La lunga trattativa tra Ceferin e la ECA (associazione che raduna i club europei) è naufragata nella scorsa primavera proprio davanti al ‘No’ deciso di Nyon all’idea che i proprietari potessero mettere le mani direttamente sul tesoretto dei ricavi da marketing generati dalla manifestazione più importante del calcio mondiale (escluso il torneo per nazionali che la Fifa progetta di rendere biennale tra le proteste della stessa Uefa).

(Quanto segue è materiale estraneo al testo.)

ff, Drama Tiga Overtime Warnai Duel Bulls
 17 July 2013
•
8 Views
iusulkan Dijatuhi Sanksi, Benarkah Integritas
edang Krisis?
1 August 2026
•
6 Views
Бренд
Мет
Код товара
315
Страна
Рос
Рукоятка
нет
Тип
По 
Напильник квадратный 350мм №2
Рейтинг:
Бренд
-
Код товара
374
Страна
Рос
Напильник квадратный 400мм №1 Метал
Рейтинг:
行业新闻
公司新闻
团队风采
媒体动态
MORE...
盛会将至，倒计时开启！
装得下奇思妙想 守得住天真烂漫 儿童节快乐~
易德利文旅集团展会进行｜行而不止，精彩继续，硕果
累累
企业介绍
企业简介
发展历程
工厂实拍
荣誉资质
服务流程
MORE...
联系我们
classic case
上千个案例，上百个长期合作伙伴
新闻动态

Una posizione allora rigida cui seguì la fuga dei 12 club verso la Superlega poi rientrata con eccezione di Juventus, Real Madrid e Barcellona che sono tutt’ora in aperto contrasto con la Uefa, anche se Ceferin ha dovuto cancellare tutti i procedimenti aperti con minaccia di esclusione per due anni dalle competizioni per evitare di incorrere in denunce penali da parte del Tribunale di Madrid che ha dato copertura legale alla Superlega.

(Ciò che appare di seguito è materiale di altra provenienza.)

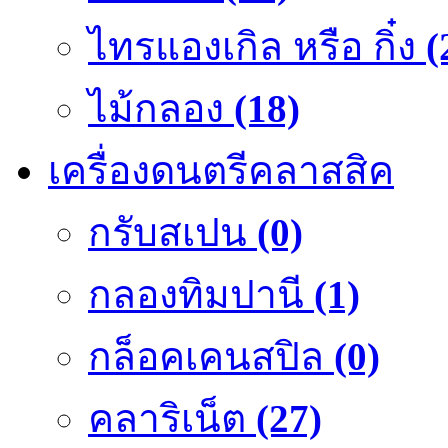
ไทรแองเกิล หรือ กิ๋ง
(
ไม้กลอง
(18)
เครื่องดนตรีคลาสสิค
กรับสเปน
(0)
กลองทิมปานี
(1)
กล็อคเคนสปิล
(0)
คลาริเน็ต
(27)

La svolta è nascosta nelle pieghe della comunicazione di apertura del processo per cercare un partner per marketing e vendita commerciale così da completare gli accordi in vista del triennio che va dal 2024 al 2027. Agli occhi più attenti pare evidente come si tratti della concretizzazione di quanto annunciato qualche settimana fa all’assemblea dell’ECA e cioè della nascita di un sistema di valorizzazione dei ricavi commerciali a vantaggio delle società e delle rispettive proprietà attraverso una join venture fin qui negata.
In sostanza, la rinuncia (vedremo quanto parziale o definitiva) della Uefa a uno dei ruoli contestati dai ribelli della Superlega e ora sul tavolo della Corte di Giustizia europea che dovrà dire se l’associazione preceduta da Ceferin rispetta le norme sulla libera concorrenza o ha agito in tutti questi anni in regime di monopolio rivestendo allo stesso tempo i ruoli di organizzatore, distributori del prodotto, broker, regolatori e distributori dei proventi, per usare le parole scritte da Andrea Agnelli nella lettera agli azionisti Juventus che sarà depositata a fine ottobre in assemblea.

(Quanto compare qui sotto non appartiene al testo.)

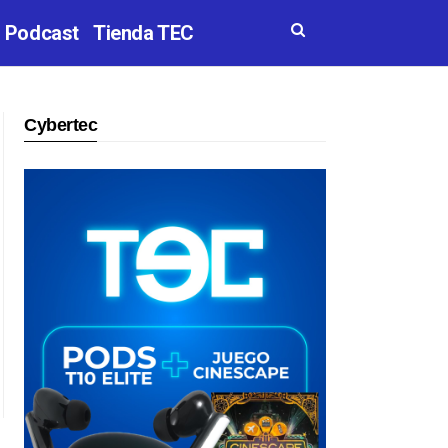
Podcast
Tienda TEC
Cybertec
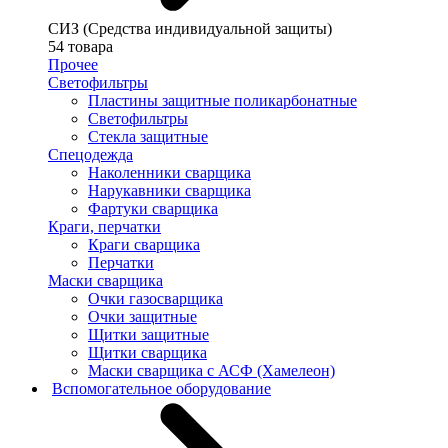
СИЗ (Средства индивидуальной защиты)
54 товара
Прочее
Светофильтры
Пластины защитные поликарбонатные
Светофильтры
Стекла защитные
Спецодежда
Наколенники сварщика
Нарукавники сварщика
Фартуки сварщика
Краги, перчатки
Краги сварщика
Перчатки
Маски сварщика
Очки газосварщика
Очки защитные
Щитки защитные
Щитки сварщика
Маски сварщика с АСФ (Хамелеон)
Вспомогательное оборудование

Il paradosso è che il passo indietro della Uefa arriva quando a capo dell’ECA non c’è più Agnelli ma Al-Khelaifi, nuovo alleato di ferro di Ceferin almeno fino a quando non ci sarà da mettere davvero le carte in tavola per decidere sul Mondiale biennale e sul Mondiale per Club, la creatura che la Fifa ha partorito ma che non è ancora nata, fortemente osteggiata dalla Uefa e dalla maggioranza dei club. Almeno per ora.